■ What to do: Would you copy the full listing that follows without changing a thing?

■ Data section:
Content starts
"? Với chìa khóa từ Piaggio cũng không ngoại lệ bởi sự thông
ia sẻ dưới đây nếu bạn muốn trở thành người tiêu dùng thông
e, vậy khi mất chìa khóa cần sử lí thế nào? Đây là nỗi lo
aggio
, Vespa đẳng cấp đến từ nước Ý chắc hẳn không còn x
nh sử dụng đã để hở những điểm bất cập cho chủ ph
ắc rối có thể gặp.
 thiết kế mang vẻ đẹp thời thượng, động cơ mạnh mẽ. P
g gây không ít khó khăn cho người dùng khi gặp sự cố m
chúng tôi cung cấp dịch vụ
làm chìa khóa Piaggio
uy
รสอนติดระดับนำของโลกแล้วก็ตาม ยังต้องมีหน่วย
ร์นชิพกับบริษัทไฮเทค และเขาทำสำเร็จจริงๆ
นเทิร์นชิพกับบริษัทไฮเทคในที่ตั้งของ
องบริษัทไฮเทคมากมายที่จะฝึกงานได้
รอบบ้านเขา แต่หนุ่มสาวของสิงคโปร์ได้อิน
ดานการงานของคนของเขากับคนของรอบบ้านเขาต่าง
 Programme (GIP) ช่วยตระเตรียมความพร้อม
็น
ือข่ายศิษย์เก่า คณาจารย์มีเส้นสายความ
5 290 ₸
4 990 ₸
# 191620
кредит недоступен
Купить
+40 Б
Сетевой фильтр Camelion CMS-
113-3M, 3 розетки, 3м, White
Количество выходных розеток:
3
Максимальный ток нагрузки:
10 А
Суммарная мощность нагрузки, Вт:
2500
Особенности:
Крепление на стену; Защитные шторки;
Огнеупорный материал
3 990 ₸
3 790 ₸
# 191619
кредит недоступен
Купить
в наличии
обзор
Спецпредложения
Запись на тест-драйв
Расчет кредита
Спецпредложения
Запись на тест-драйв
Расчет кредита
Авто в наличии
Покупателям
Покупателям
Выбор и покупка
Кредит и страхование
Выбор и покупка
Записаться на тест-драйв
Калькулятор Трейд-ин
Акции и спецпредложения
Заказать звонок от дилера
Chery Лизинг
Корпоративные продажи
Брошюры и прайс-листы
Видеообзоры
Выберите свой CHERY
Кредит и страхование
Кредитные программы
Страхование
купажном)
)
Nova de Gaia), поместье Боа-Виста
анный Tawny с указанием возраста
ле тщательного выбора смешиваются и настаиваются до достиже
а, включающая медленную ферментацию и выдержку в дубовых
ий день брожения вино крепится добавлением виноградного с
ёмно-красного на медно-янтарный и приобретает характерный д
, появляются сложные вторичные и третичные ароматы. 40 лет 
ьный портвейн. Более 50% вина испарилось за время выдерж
Content ends
■ Answer for the task:
"? Với chìa khóa từ Piaggio cũng không ngoại lệ bởi sự thông
ia sẻ dưới đây nếu bạn muốn trở thành người tiêu dùng thông
e, vậy khi mất chìa khóa cần sử lí thế nào? Đây là nỗi lo
aggio
, Vespa đẳng cấp đến từ nước Ý chắc hẳn không còn x
nh sử dụng đã để hở những điểm bất cập cho chủ ph
ắc rối có thể gặp.
 thiết kế mang vẻ đẹp thời thượng, động cơ mạnh mẽ. P
g gây không ít khó khăn cho người dùng khi gặp sự cố m
chúng tôi cung cấp dịch vụ
làm chìa khóa Piaggio
uy
รสอนติดระดับนำของโลกแล้วก็ตาม ยังต้องมีหน่วย
ร์นชิพกับบริษัทไฮเทค และเขาทำสำเร็จจริงๆ
นเทิร์นชิพกับบริษัทไฮเทคในที่ตั้งของ
องบริษัทไฮเทคมากมายที่จะฝึกงานได้
รอบบ้านเขา แต่หนุ่มสาวของสิงคโปร์ได้อิน
ดานการงานของคนของเขากับคนของรอบบ้านเขาต่าง
 Programme (GIP) ช่วยตระเตรียมความพร้อม
็น
ือข่ายศิษย์เก่า คณาจารย์มีเส้นสายความ
5 290 ₸
4 990 ₸
# 191620
кредит недоступен
Купить
+40 Б
Сетевой фильтр Camelion CMS-
113-3M, 3 розетки, 3м, White
Количество выходных розеток:
3
Максимальный ток нагрузки:
10 А
Суммарная мощность нагрузки, Вт:
2500
Особенности:
Крепление на стену; Защитные шторки;
Огнеупорный материал
3 990 ₸
3 790 ₸
# 191619
кредит недоступен
Купить
в наличии
обзор
Спецпредложения
Запись на тест-драйв
Расчет кредита
Спецпредложения
Запись на тест-драйв
Расчет кредита
Авто в наличии
Покупателям
Покупателям
Выбор и покупка
Кредит и страхование
Выбор и покупка
Записаться на тест-драйв
Калькулятор Трейд-ин
Акции и спецпредложения
Заказать звонок от дилера
Chery Лизинг
Корпоративные продажи
Брошюры и прайс-листы
Видеообзоры
Выберите свой CHERY
Кредит и страхование
Кредитные программы
Страхование
купажном)
)
Nova de Gaia), поместье Боа-Виста
анный Tawny с указанием возраста
ле тщательного выбора смешиваются и настаиваются до достиже
а, включающая медленную ферментацию и выдержку в дубовых
ий день брожения вино крепится добавлением виноградного с
ёмно-красного на медно-янтарный и приобретает характерный д
, появляются сложные вторичные и третичные ароматы. 40 лет 
ьный портвейн. Более 50% вина испарилось за время выдерж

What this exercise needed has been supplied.